Envision people you think of as representative of The Carpentries community. What words would you use to describe these people? (No need to identify them, briefly outline their characteristics.)

The workshops we run, calls we hold, interactions we have on various platforms, and guidelines we use to uphold these interactions are but a few things that make us who we are as a community. With this in mind, in 2-3 sentences, how would you describe The Carpentries community culture?

There is a sense of family, there can be challenges sometimes but my experience is that we try to grow as a family. That means addressing challenges and supporting each other where we can. But also as the extended family grows in the future thinking broader about support would be important.

kariljordan commented 3 years ago

On November 18, 2019, we introduced The Carpentries Core Values (see below). Thank you so much for this issue. I will close it now, but if there is more feedback that anyone has feel free to reopen.

The Nine Core Values of The Carpentries

At The Carpentries we… Act Openly We believe that transparency, honesty, and fairness are keys to fostering trust within an open community.

Empower One Another We help people build knowledge by creating a conducive environment for the exchange of skills, perspectives and experiences that empower people and enable them to reach their potential.

Value All Contributions We value all contributions by individuals and entities to our community, code, lessons and broader ecosystem as long as those contributions adhere to The Carpentries Code of Conduct.
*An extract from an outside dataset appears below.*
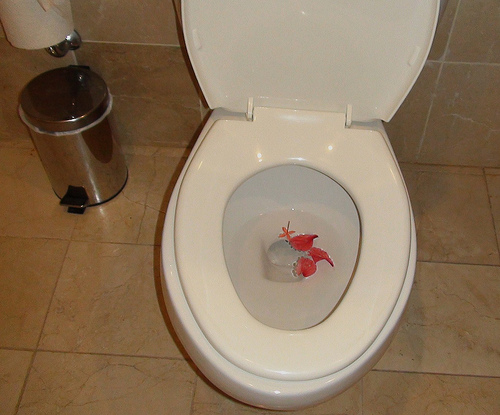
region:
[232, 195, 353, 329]
water of toilet is clean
We are… Always Learning We value a growth mindset in all that we do and strive for continuous improvement, evolving ourselves and our methodologies, being responsive, curious, receptive to feedback, and eager to learn.

Inclusive of All We advocate for inclusivity - welcoming and extending empathy and kindness - to leverage contributions from all community members, regardless of their identity or expression.

We champion… People First We believe that the individuals who make up our community are the most important part of our organisation and our strongest resource. We strive to make decisions that lower barriers for individual participation.

Access for All We value accessibility as core, and create multiple avenues for participation where all people can learn and contribute.

Community Collaboration Our curricula and programs are developed by and with community members. We see collaboration across borders, domains and initiatives as a pathway to empower people and realise shared goals.

Strength through Diversity Appreciating that identities are complex and individual, we believe in empowering a diverse group of people to work with data and code to answer the questions important to them and address challenges in science and society.